Creativity and culture are more readily accessible to people living, working and visiting Cork than in other European cities of its size, according to a new survey of culture and creativity across European cities.

The European Commission’s Cultural and Creative Cities Monitor has ranked Cork City second amongst 79 cities for its ‘cultural participation and attractiveness’. Cork, a former European Capital of Culture, is also leading this European league table through its creative and cultural educational offering.  Cork emerges second of 79 cities when ‘enabling environments’ for fostering a cultural and creative education are measured.

Lord Mayor of Cork, Cllr John Sheehan said: “ Cork City Council is delighted with European recognition of the emphasis that we place on ensuring our arts offering can be enjoyed by people of all backgrounds. This is a real recognition of the work of our cultural institutions, artists and creative practitioners, our inclusive spirit and of us as a welcoming city.”

“Cork is a UNESCO City of Learning and we fully believe that education should be embraced from birth to older age. That Cork is also being lauded for enabling and fostering cultural education is a European recognition of the work of CIT Crawford College of Art and Design and University College Cork. It is very important that a city educates and supports artists and creators for the future”.

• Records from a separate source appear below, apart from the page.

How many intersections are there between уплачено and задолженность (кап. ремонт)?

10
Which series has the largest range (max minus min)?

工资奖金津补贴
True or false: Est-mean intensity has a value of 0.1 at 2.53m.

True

Cork City Council Chief Executive, Ann Doherty said: “ The hugely-popular Music Generation Cork City, cultural programmes like Tools of the Trade in schools,  the street arts festival, Rebel Streets and the BEAG programme  in childcare settings are all about ensuring  communities have access to creativity. The remarkable participation and inclusion work of the Crawford Gallery and Glucksman Gallery also has to be acknowledged”.

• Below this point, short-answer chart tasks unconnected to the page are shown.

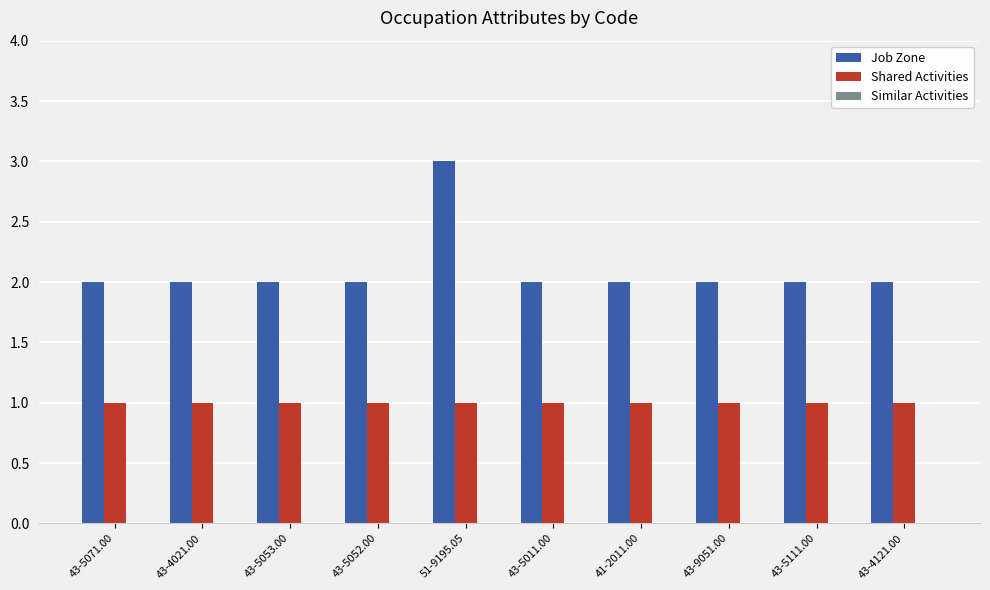

Which series has the largest range (max minus min)?

Job Zone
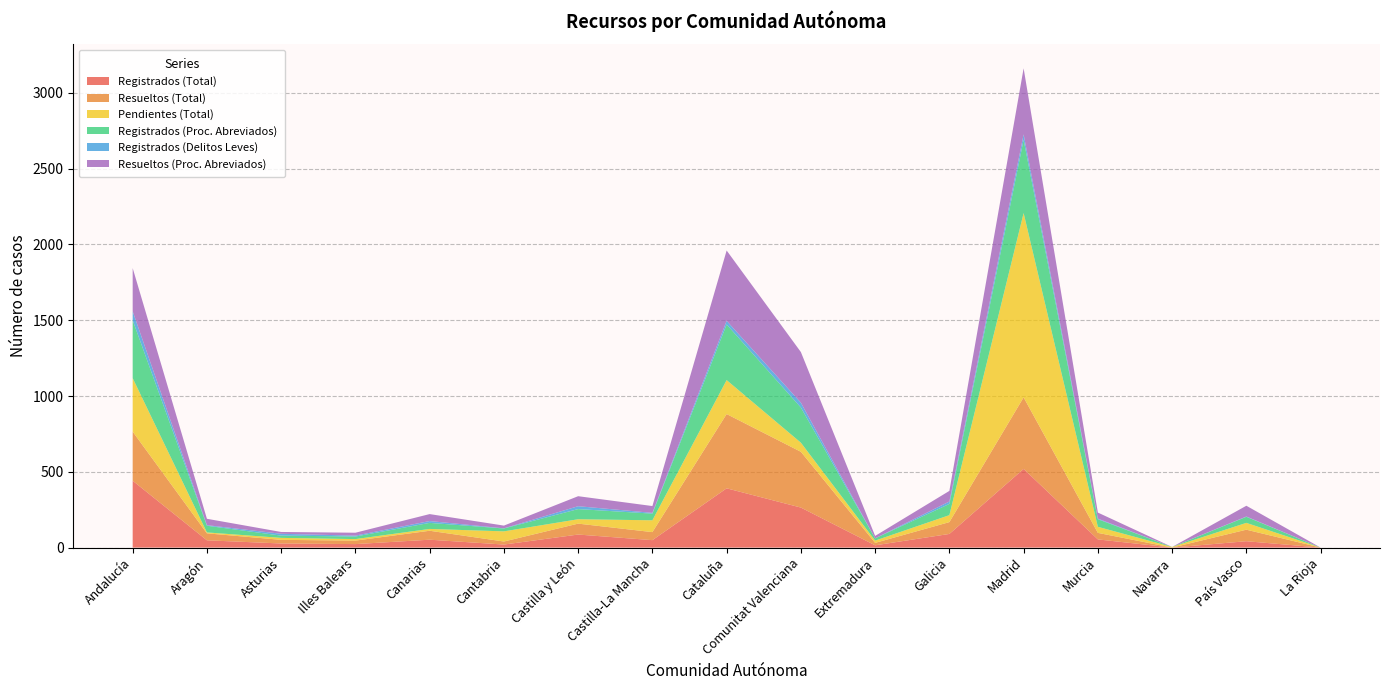

Reading left to right, what are all the values shown in this chart?

Registrados (Total): Andalucía=441	Aragón=48	Asturias=27	Illes Balears=23	Canarias=52	Cantabria=20	Castilla y León=86	Castilla-La Mancha=49	Cataluña=391	Comunitat Valenciana=264	Extremadura=15	Galicia=90	Madrid=519	Murcia=54	Navarra=0	País Vasco=42	La Rioja=0
Resueltos (Total): Andalucía=324	Aragón=46	Asturias=24	Illes Balears=23	Canarias=59	Cantabria=20	Castilla y León=72	Castilla-La Mancha=53	Cataluña=490	Comunitat Valenciana=368	Extremadura=16	Galicia=78	Madrid=472	Murcia=43	Navarra=0	País Vasco=76	La Rioja=0
Pendientes (Total): Andalucía=353	Aragón=6	Asturias=13	Illes Balears=10	Canarias=12	Cantabria=67	Castilla y León=29	Castilla-La Mancha=78	Cataluña=224	Comunitat Valenciana=60	Extremadura=15	Galicia=46	Madrid=1216	Murcia=40	Navarra=4	País Vasco=45	La Rioja=0
Registrados (Proc. Abreviados): Andalucía=382	Aragón=44	Asturias=15	Illes Balears=17	Canarias=40	Cantabria=19	Castilla y León=67	Castilla-La Mancha=44	Cataluña=367	Comunitat Valenciana=232	Extremadura=15	Galicia=74	Madrid=483	Murcia=50	Navarra=0	País Vasco=40	La Rioja=0
Registrados (Delitos Leves): Andalucía=59	Aragón=4	Asturias=12	Illes Balears=6	Canarias=12	Cantabria=1	Castilla y León=19	Castilla-La Mancha=5	Cataluña=24	Comunitat Valenciana=32	Extremadura=0	Galicia=16	Madrid=36	Murcia=4	Navarra=0	País Vasco=2	La Rioja=0
Resueltos (Proc. Abreviados): Andalucía=285	Aragón=42	Asturias=12	Illes Balears=19	Canarias=46	Cantabria=18	Castilla y León=66	Castilla-La Mancha=45	Cataluña=464	Comunitat Valenciana=334	Extremadura=16	Galicia=70	Madrid=436	Murcia=40	Navarra=0	País Vasco=71	La Rioja=0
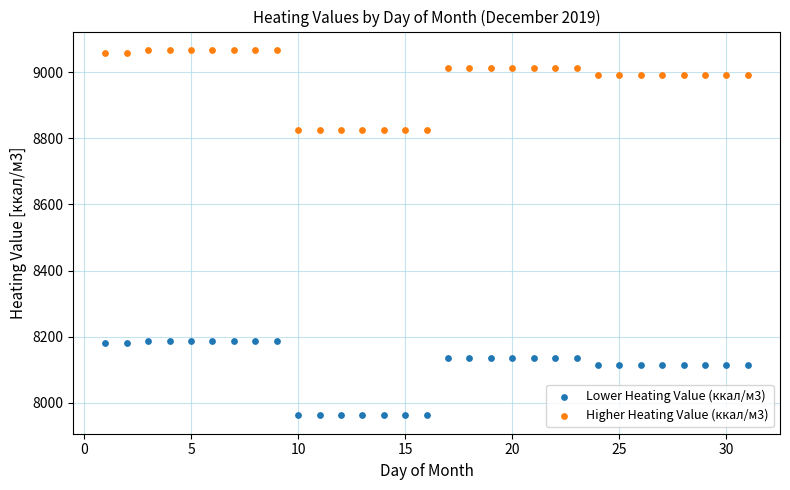

Which series reaches the minimum Y coordinate?

Lower Heating Value (ккал/м3)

“And, it doesn’t stop there. Arts For All, a city wide initiative to develop an inclusive arts charter, and the City of Sanctuary movement which works with Cork’s new communities also contribute to creating a city of true cultural participation which is key to ensuring a quality of life. Cork City Council has long recognised the cultural agenda as a pillar of our city.  We are delighted that this is recognised across Europe,” she said.

** The Cultural and Creative Cities Monitor 2019 shows how well 190 European cities in 30 countries perform across 9 cultural policy dimensions, compared to their peers. Cities have been selected based on their demonstrable engagement in promoting culture and creativity, from about 1,000 cities in Eurostat’s Urban Audit. Therefore, the cities featured in the Monitor are already top performers.